Some figures:

Kenya applies the EAC Customs Union’s Common External Tariff (CET), which includes three tariff bands: zero duty for raw materials and inputs; 10 percent for processed or manufactured inputs; and 25 percent for finished products. “Sensitive” products and commodities, comprising 58 tariff lines, have applied ad valorem rates above 25 percent.  This includes a 60 percent rate for most milk products, 50 percent for corn and corn flour, 75 percent for rice, 35 percent for wheat, and 60 percent for wheat flour. For some products and commodities, the tariffs vary across the five EAC member states.

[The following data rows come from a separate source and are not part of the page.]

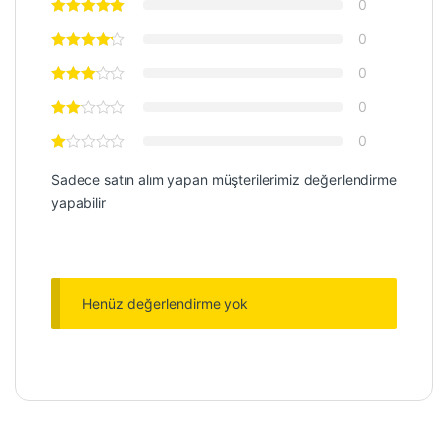
0
0
0
0
0
Sadece satın alım yapan müşterilerimiz değerlendirme
yapabilir
Henüz değerlendirme yok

The report touches a number of other issues, including non-tariff barriers, custom procedures at the Port of Mombasa, intellectual property right protection and many other things. An interesting bit on counterfeiting:

According to a survey released by the Kenya Association of Manufacturers (KAM) in April 2012, the Kenyan economy is losing at least $433 million annually due to counterfeiting. The study estimated that the GOK is losing approximately $72 million in potential tax revenue, and that some Kenyan companies could be losing as much as 65 percent to 70 percent of their regional market share due to counterfeiting.

Kenya’s EPZs have served as a conduit for counterfeit and sub-standard goods. These products enter the EPZ ostensibly as sub-assembly or raw materials, but are actually finished products. These counterfeit and sub-standard goods also end up in the Kenyan marketplace without responsible parties paying the necessary taxes. Counterfeit batteries have been particularly problematic.